Hewlett-Packard Plans to Break in Two
Split Would Separate PC, Printer Operation From Corporate Hardware and Other Units
Hewlett-Packard Co. HPQ +2.00% plans to break in two, separating its personal-computer and printer businesses from its corporate hardware and services operations, according to people familiar with the matter.
The company plans to announce the move as early as Monday, the people said. It is expected to be effected as a tax-free distribution of shares to the company’s stockholders next year, one of the people said.
The move is one H-P and its investors and analysts have long contemplated. It would come amid a wave of breakups and spinoffs at technology companies and in the wider corporate world, underpinned by the idea that companies with a narrower focus perform better. The moves in many cases have been well-received by shareholders—if not actively sought by them.

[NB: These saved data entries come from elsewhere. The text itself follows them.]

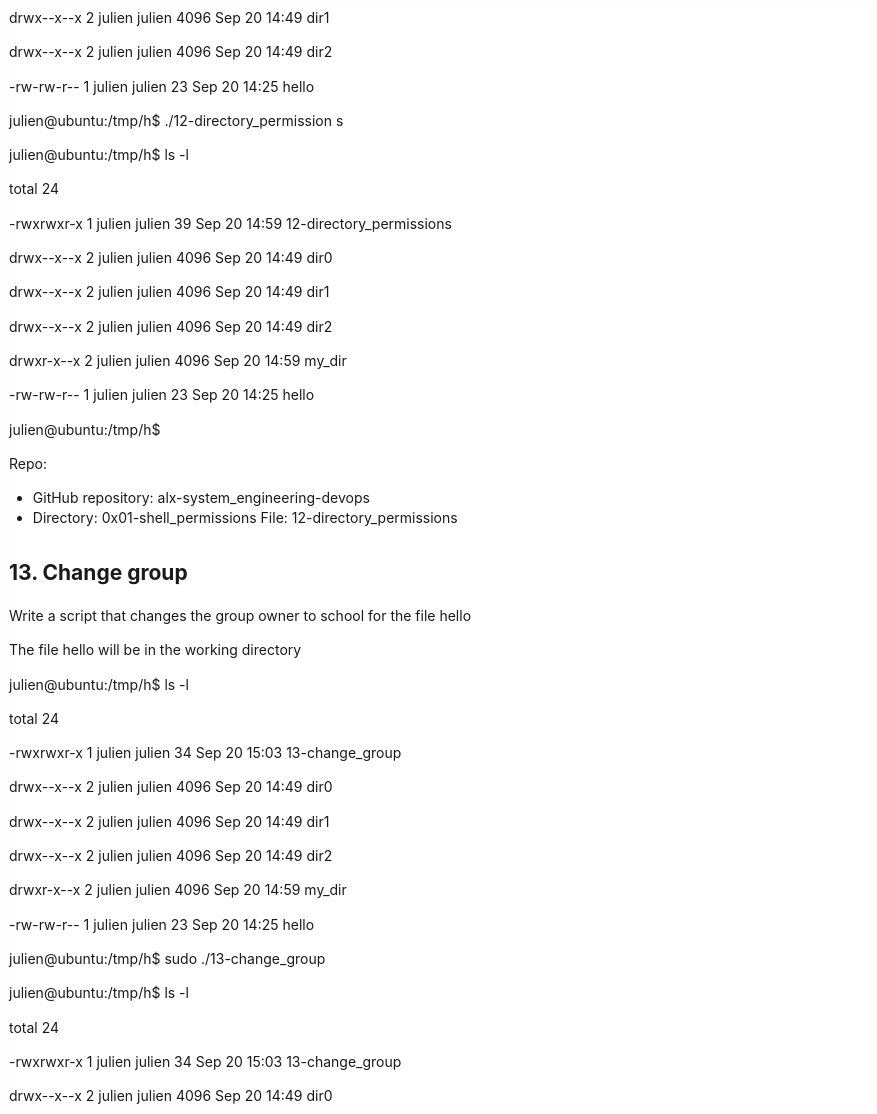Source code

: drwx--x--x 2 julien julien 4096 Sep 20 14:49 dir1

drwx--x--x 2 julien julien 4096 Sep 20 14:49 dir2

-rw-rw-r-- 1 julien julien   23 Sep 20 14:25 hello

julien@ubuntu:/tmp/h$ ./12-directory_permission s

julien@ubuntu:/tmp/h$ ls -l

total 24

-rwxrwxr-x 1 julien julien   39 Sep 20 14:59 12-directory_permissions

drwx--x--x 2 julien julien 4096 Sep 20 14:49 dir0

drwx--x--x 2 julien julien 4096 Sep 20 14:49 dir1

drwx--x--x 2 julien julien 4096 Sep 20 14:49 dir2

drwxr-x--x 2 julien julien 4096 Sep 20 14:59 my_dir

-rw-rw-r-- 1 julien julien   23 Sep 20 14:25 hello

julien@ubuntu:/tmp/h$

Repo:

- GitHub repository: alx-system_engineering-devops
- Directory: 0x01-shell_permissions
File: 12-directory_permissions
   
## 13. Change group

Write a script that changes the group owner to school for the file hello

The file hello will be in the working directory

julien@ubuntu:/tmp/h$ ls -l

total 24

-rwxrwxr-x 1 julien julien   34 Sep 20 15:03 13-change_group

drwx--x--x 2 julien julien 4096 Sep 20 14:49 dir0

drwx--x--x 2 julien julien 4096 Sep 20 14:49 dir1

drwx--x--x 2 julien julien 4096 Sep 20 14:49 dir2

drwxr-x--x 2 julien julien 4096 Sep 20 14:59 my_dir

-rw-rw-r-- 1 julien julien   23 Sep 20 14:25 hello

julien@ubuntu:/tmp/h$ sudo ./13-change_group 

julien@ubuntu:/tmp/h$ ls -l

total 24

-rwxrwxr-x 1 julien julien      34 Sep 20 15:03 13-change_group

drwx--x--x 2 julien julien    4096 Sep 20 14:49 dir0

Last Tuesday, online-auction pioneer eBay Inc. EBAY -0.77% announced a plan to spin off its PayPal payments-processing unit. Shareholders rewarded eBay’s decision, pushing the company’s shares up about 7.5% that day.
This isn't the first time H-P has come close to a decision to hive off its sprawling PC operation. In 2011, when it announced the ill-fated acquisition of U.K. software company Autonomy Corp., H-P said it was exploring a separation of its PC business. Under pressure from shareholders that led to the departure of then-Chief Executive Léo Apotheker, H-P reversed course two months later and said it would hold on to the business.
In 2012, under current H-P CEO Meg Whitman, H-P reorganized itself to combine the PC business with its more profitable printer operation.
Ms. Whitman will be chairman of the PC and printer business and CEO of the separate, so-called enterprise company, one of the people said. Current lead independent director Patricia Russo will be chairman of the enterprise company, while Dion Weisler, an executive in the PC and printer operation, is to be CEO of that business, this person said.
In fiscal 2013, the printing and personal systems group, as it is known, inked $55.9 billion in revenue, about half the Palo Alto, Calif., company’s total. Sales for the operation dropped 7.1% amid fierce competition, compared with a 6.7% decline for the company as a whole.
Last year, H-P lost its place as the largest PC maker by shipments, slipping to No. 2 behind China’s Lenovo Group Ltd, according to industry research firm IDC.
H-P, famously founded in a garage in Palo Alto 75 years ago, has been undergoing a multiyear restructuring under Ms. Whitman as the company tries to stem sales declines. Aside from the PC and printer business, the rest of H-P’s revenue comes from selling services and hardware such as servers and data-storage systems to corporations, as well as software and financial services.
H-P’s shares have risen sharply since last year, but are still well below their highs in recent years—and the even loftier levels they reached in the 1990s tech boom. H-P shares increased 2% Friday to $35.20, giving it a market capitalization of nearly $66 billion.
To combat lower sales and provide lift to its shares, H-P has laid off tens of thousands of employees and cut other costs.
Ms. Whitman has sought to push H-P further into growth pockets such as cloud software, but the company has struggled to make headway in such areas.
H-P has also been contemplating big strategic changes lately. Over much of the past year, the company held talks to merge with data-storage giant EMC Corp., but those negotiations, which would have created an industry giant with a market value of roughly $130 billion, recently ended, The Wall Street Journal has reported.